Afin de justifier sa demande pour la mise en œuvre de cette technique atrocement douloureuse, par laquelle on pousse un tube dans une narine jusque dans l’estomac, Netanyahu a mis en avant les alimentations forcées pratiquées par les États-Unis à Guantanamo Bay.

Quand il s’agit de torture, peu de gens comprennent mieux les valeurs partagées qui unissent les États-Unis et Israël que Rasmea Odeh.

Cette militante palestino-américaine de 67 ans a été déclarée coupable le mois dernier de fraude à l’immigration pour avoir omis de révéler une condamnation en 1969 par le tribunal militaire israélien sur la base d’aveux arrachés par Israël après des semaines de tortures sexuelles.

Sur l’ordre du Département de la Justice de l’Administration Obama, le juge au procès a interdit au jury d’entendre les témoignages sur les tortures d’Odeh, protégeant, et finalement légitimant, le système israélien de violations. En attendant, Odeh a été soumise à de nouvelles tortures, et cette fois entre les mains du gouvernement US qui l’a placée en isolement pendant douze jours consécutifs, sans raison apparente, jusqu’à ce qu’un juge ordonne lundi qu’elle pouvait être libérée sous caution.
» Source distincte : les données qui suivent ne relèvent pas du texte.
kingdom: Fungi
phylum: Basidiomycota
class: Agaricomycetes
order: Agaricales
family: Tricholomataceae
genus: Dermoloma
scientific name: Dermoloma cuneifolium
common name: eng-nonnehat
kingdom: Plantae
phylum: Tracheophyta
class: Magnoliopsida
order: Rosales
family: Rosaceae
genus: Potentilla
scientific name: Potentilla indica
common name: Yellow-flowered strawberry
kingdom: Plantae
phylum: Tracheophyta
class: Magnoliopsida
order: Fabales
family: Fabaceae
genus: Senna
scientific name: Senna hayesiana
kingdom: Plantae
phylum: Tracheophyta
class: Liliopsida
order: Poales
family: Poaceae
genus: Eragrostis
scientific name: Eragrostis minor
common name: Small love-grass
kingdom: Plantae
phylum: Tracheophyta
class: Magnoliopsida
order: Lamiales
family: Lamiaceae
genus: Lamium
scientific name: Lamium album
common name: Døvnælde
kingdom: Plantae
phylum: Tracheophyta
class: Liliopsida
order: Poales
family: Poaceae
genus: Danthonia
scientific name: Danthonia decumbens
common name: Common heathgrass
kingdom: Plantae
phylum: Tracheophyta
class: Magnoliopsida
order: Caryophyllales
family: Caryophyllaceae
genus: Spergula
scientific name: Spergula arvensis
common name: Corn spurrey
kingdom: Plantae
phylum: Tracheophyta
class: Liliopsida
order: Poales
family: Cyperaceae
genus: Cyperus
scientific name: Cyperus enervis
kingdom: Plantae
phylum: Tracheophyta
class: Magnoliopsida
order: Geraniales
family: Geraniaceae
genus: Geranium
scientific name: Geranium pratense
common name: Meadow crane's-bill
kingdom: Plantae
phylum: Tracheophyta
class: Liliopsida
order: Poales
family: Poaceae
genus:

Si la profondeur de la connivence entre les programmes de tortures américains et israéliens reste encore à être exhumée totalement, il y a des raisons pour soupçonner que certaines méthodes américaines ont été modelées sur celles d’Israël.

Depuis les attentats du 11 Septembre 2001, les États-Unis ont façonné une grande partie de leur stratégie de l’antiterrorisme sur la répression par Israël, vieille de plusieurs décennies, de la résistance palestinienne à ses ambitions coloniales.

Inventés par Israël contre les dirigeants palestiniens, les assassinats ciblés extra-judiciaires sont désormais une pièce maîtresse de la politique antiterroriste de l’Administration Obama.

Comme pour sa politique d’assassinat ciblé, Israël a passé des décennies à perfectionner ses techniques de tortures sur les prisonniers palestiniens, techniques élaborées pour maximiser la souffrance tout en ne laissant que peu de traces visibles sur les corps.

Alors, à quel point Israël a-t-il influencé la CIA ? On pourrait peut-être trouver la réponse dans le rapport original du Sénat sur la torture, de 6000 pages, toujours classé, et sur lequel se base la publication de mardi. On est en droit de se demander ce qui a été exclu du dossier public.